━━ INPUT FOR THIS TASK ━━

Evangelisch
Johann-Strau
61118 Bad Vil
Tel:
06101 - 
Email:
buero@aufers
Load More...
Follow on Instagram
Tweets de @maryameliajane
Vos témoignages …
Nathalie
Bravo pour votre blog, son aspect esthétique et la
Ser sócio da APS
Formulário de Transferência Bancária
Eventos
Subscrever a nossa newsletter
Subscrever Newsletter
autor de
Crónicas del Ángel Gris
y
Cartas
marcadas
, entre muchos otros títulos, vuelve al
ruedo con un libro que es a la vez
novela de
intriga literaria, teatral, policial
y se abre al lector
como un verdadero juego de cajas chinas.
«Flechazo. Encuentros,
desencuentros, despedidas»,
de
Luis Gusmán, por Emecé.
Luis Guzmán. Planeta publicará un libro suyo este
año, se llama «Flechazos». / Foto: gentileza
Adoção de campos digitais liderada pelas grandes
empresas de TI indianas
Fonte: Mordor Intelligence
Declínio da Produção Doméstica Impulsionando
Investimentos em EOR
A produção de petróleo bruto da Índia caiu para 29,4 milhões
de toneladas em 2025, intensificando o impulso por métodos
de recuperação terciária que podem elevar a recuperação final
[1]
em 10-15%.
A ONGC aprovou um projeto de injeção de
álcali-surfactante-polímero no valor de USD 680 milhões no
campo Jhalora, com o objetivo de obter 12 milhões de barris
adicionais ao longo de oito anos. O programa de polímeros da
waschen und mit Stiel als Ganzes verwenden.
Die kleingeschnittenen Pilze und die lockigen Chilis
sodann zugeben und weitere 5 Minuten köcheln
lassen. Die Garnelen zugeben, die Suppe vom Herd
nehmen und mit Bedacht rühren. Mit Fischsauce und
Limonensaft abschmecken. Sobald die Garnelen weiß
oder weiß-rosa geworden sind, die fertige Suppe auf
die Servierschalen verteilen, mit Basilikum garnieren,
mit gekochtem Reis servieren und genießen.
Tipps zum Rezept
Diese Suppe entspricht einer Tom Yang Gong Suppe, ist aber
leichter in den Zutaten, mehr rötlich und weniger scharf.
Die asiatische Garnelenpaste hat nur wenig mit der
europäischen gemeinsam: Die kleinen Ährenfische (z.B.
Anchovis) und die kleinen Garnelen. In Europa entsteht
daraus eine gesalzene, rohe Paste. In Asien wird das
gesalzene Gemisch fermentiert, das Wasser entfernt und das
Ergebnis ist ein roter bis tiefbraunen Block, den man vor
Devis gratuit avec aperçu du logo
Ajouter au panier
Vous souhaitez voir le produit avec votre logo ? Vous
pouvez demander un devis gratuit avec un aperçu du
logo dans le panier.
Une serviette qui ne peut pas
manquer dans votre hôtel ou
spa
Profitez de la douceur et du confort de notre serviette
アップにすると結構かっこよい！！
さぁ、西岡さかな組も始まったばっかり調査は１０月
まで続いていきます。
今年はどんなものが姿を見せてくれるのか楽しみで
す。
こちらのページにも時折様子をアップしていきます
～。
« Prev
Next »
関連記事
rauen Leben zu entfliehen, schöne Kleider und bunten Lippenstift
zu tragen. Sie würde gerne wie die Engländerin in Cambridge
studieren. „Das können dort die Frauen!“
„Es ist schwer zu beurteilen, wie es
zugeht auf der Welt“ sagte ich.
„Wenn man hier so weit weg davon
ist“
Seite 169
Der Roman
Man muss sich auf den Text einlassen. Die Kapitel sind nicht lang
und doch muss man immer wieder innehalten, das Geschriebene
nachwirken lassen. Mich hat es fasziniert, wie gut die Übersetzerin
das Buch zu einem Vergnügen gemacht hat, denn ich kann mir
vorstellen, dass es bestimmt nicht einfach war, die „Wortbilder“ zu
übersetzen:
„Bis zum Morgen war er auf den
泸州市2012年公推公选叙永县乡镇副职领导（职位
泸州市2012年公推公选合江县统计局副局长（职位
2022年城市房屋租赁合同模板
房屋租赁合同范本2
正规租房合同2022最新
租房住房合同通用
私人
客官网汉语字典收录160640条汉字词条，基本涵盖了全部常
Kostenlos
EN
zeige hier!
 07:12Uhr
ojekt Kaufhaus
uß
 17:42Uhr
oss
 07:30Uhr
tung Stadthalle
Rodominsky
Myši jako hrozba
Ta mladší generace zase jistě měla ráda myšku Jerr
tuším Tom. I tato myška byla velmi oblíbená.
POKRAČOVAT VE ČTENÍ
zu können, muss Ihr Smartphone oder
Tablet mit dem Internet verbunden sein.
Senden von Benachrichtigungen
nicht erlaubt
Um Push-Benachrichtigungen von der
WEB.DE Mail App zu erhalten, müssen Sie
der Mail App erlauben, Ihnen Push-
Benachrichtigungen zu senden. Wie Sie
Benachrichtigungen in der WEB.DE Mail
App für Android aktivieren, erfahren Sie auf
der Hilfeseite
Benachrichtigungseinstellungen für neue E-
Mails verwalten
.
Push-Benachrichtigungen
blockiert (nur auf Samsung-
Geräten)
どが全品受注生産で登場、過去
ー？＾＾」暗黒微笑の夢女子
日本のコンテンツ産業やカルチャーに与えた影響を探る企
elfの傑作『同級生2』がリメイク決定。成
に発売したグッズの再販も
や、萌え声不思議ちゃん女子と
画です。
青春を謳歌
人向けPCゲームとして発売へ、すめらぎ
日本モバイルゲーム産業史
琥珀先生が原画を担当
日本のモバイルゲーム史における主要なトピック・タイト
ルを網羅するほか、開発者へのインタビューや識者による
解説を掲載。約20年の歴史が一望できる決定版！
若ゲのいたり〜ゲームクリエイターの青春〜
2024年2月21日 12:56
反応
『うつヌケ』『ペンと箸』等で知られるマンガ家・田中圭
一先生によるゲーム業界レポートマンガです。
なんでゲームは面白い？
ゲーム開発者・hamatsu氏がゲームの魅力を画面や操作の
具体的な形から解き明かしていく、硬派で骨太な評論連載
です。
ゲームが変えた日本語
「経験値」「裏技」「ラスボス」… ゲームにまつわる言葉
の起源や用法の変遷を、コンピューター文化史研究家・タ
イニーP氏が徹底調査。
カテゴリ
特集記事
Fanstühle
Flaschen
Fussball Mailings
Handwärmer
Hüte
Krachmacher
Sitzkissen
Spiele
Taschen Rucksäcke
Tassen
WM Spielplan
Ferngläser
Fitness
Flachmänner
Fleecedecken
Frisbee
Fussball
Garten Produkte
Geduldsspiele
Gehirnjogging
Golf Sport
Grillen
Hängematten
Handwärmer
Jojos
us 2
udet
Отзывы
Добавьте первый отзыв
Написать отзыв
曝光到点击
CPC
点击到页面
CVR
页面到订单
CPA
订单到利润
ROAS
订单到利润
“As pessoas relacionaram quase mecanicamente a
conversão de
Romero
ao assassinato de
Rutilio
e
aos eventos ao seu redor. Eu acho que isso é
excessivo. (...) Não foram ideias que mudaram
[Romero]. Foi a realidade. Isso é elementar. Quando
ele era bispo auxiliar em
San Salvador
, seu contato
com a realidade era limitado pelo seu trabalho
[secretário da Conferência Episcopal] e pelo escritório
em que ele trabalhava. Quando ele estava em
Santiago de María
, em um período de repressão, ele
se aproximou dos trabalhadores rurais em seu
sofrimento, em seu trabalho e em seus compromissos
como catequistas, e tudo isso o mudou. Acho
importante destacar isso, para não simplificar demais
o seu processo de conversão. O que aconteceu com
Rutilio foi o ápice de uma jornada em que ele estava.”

━━━

All records above are to be output again exactly as they stand.

### OUTPUT OF THE TASK:
Evangelisch
Johann-Strau
61118 Bad Vil
Tel:
06101 - 
Email:
buero@aufers
Load More...
Follow on Instagram
Tweets de @maryameliajane
Vos témoignages …
Nathalie
Bravo pour votre blog, son aspect esthétique et la
Ser sócio da APS
Formulário de Transferência Bancária
Eventos
Subscrever a nossa newsletter
Subscrever Newsletter
autor de
Crónicas del Ángel Gris
y
Cartas
marcadas
, entre muchos otros títulos, vuelve al
ruedo con un libro que es a la vez
novela de
intriga literaria, teatral, policial
y se abre al lector
como un verdadero juego de cajas chinas.
«Flechazo. Encuentros,
desencuentros, despedidas»,
de
Luis Gusmán, por Emecé.
Luis Guzmán. Planeta publicará un libro suyo este
año, se llama «Flechazos». / Foto: gentileza
Adoção de campos digitais liderada pelas grandes
empresas de TI indianas
Fonte: Mordor Intelligence
Declínio da Produção Doméstica Impulsionando
Investimentos em EOR
A produção de petróleo bruto da Índia caiu para 29,4 milhões
de toneladas em 2025, intensificando o impulso por métodos
de recuperação terciária que podem elevar a recuperação final
[1]
em 10-15%.
A ONGC aprovou um projeto de injeção de
álcali-surfactante-polímero no valor de USD 680 milhões no
campo Jhalora, com o objetivo de obter 12 milhões de barris
adicionais ao longo de oito anos. O programa de polímeros da
waschen und mit Stiel als Ganzes verwenden.
Die kleingeschnittenen Pilze und die lockigen Chilis
sodann zugeben und weitere 5 Minuten köcheln
lassen. Die Garnelen zugeben, die Suppe vom Herd
nehmen und mit Bedacht rühren. Mit Fischsauce und
Limonensaft abschmecken. Sobald die Garnelen weiß
oder weiß-rosa geworden sind, die fertige Suppe auf
die Servierschalen verteilen, mit Basilikum garnieren,
mit gekochtem Reis servieren und genießen.
Tipps zum Rezept
Diese Suppe entspricht einer Tom Yang Gong Suppe, ist aber
leichter in den Zutaten, mehr rötlich und weniger scharf.
Die asiatische Garnelenpaste hat nur wenig mit der
europäischen gemeinsam: Die kleinen Ährenfische (z.B.
Anchovis) und die kleinen Garnelen. In Europa entsteht
daraus eine gesalzene, rohe Paste. In Asien wird das
gesalzene Gemisch fermentiert, das Wasser entfernt und das
Ergebnis ist ein roter bis tiefbraunen Block, den man vor
Devis gratuit avec aperçu du logo
Ajouter au panier
Vous souhaitez voir le produit avec votre logo ? Vous
pouvez demander un devis gratuit avec un aperçu du
logo dans le panier.
Une serviette qui ne peut pas
manquer dans votre hôtel ou
spa
Profitez de la douceur et du confort de notre serviette
アップにすると結構かっこよい！！
さぁ、西岡さかな組も始まったばっかり調査は１０月
まで続いていきます。
今年はどんなものが姿を見せてくれるのか楽しみで
す。
こちらのページにも時折様子をアップしていきます
～。
« Prev
Next »
関連記事
rauen Leben zu entfliehen, schöne Kleider und bunten Lippenstift
zu tragen. Sie würde gerne wie die Engländerin in Cambridge
studieren. „Das können dort die Frauen!“
„Es ist schwer zu beurteilen, wie es
zugeht auf der Welt“ sagte ich.
„Wenn man hier so weit weg davon
ist“
Seite 169
Der Roman
Man muss sich auf den Text einlassen. Die Kapitel sind nicht lang
und doch muss man immer wieder innehalten, das Geschriebene
nachwirken lassen. Mich hat es fasziniert, wie gut die Übersetzerin
das Buch zu einem Vergnügen gemacht hat, denn ich kann mir
vorstellen, dass es bestimmt nicht einfach war, die „Wortbilder“ zu
übersetzen:
„Bis zum Morgen war er auf den
泸州市2012年公推公选叙永县乡镇副职领导（职位
泸州市2012年公推公选合江县统计局副局长（职位
2022年城市房屋租赁合同模板
房屋租赁合同范本2
正规租房合同2022最新
租房住房合同通用
私人
客官网汉语字典收录160640条汉字词条，基本涵盖了全部常
Kostenlos
EN
zeige hier!
 07:12Uhr
ojekt Kaufhaus
uß
 17:42Uhr
oss
 07:30Uhr
tung Stadthalle
Rodominsky
Myši jako hrozba
Ta mladší generace zase jistě měla ráda myšku Jerr
tuším Tom. I tato myška byla velmi oblíbená.
POKRAČOVAT VE ČTENÍ
zu können, muss Ihr Smartphone oder
Tablet mit dem Internet verbunden sein.
Senden von Benachrichtigungen
nicht erlaubt
Um Push-Benachrichtigungen von der
WEB.DE Mail App zu erhalten, müssen Sie
der Mail App erlauben, Ihnen Push-
Benachrichtigungen zu senden. Wie Sie
Benachrichtigungen in der WEB.DE Mail
App für Android aktivieren, erfahren Sie auf
der Hilfeseite
Benachrichtigungseinstellungen für neue E-
Mails verwalten
.
Push-Benachrichtigungen
blockiert (nur auf Samsung-
Geräten)
どが全品受注生産で登場、過去
ー？＾＾」暗黒微笑の夢女子
日本のコンテンツ産業やカルチャーに与えた影響を探る企
elfの傑作『同級生2』がリメイク決定。成
に発売したグッズの再販も
や、萌え声不思議ちゃん女子と
画です。
青春を謳歌
人向けPCゲームとして発売へ、すめらぎ
日本モバイルゲーム産業史
琥珀先生が原画を担当
日本のモバイルゲーム史における主要なトピック・タイト
ルを網羅するほか、開発者へのインタビューや識者による
解説を掲載。約20年の歴史が一望できる決定版！
若ゲのいたり〜ゲームクリエイターの青春〜
2024年2月21日 12:56
反応
『うつヌケ』『ペンと箸』等で知られるマンガ家・田中圭
一先生によるゲーム業界レポートマンガです。
なんでゲームは面白い？
ゲーム開発者・hamatsu氏がゲームの魅力を画面や操作の
具体的な形から解き明かしていく、硬派で骨太な評論連載
です。
ゲームが変えた日本語
「経験値」「裏技」「ラスボス」… ゲームにまつわる言葉
の起源や用法の変遷を、コンピューター文化史研究家・タ
イニーP氏が徹底調査。
カテゴリ
特集記事
Fanstühle
Flaschen
Fussball Mailings
Handwärmer
Hüte
Krachmacher
Sitzkissen
Spiele
Taschen Rucksäcke
Tassen
WM Spielplan
Ferngläser
Fitness
Flachmänner
Fleecedecken
Frisbee
Fussball
Garten Produkte
Geduldsspiele
Gehirnjogging
Golf Sport
Grillen
Hängematten
Handwärmer
Jojos
us 2
udet
Отзывы
Добавьте первый отзыв
Написать отзыв
曝光到点击
CPC
点击到页面
CVR
页面到订单
CPA
订单到利润
ROAS
订单到利润
“As pessoas relacionaram quase mecanicamente a
conversão de
Romero
ao assassinato de
Rutilio
e
aos eventos ao seu redor. Eu acho que isso é
excessivo. (...) Não foram ideias que mudaram
[Romero]. Foi a realidade. Isso é elementar. Quando
ele era bispo auxiliar em
San Salvador
, seu contato
com a realidade era limitado pelo seu trabalho
[secretário da Conferência Episcopal] e pelo escritório
em que ele trabalhava. Quando ele estava em
Santiago de María
, em um período de repressão, ele
se aproximou dos trabalhadores rurais em seu
sofrimento, em seu trabalho e em seus compromissos
como catequistas, e tudo isso o mudou. Acho
importante destacar isso, para não simplificar demais
o seu processo de conversão. O que aconteceu com
Rutilio foi o ápice de uma jornada em que ele estava.”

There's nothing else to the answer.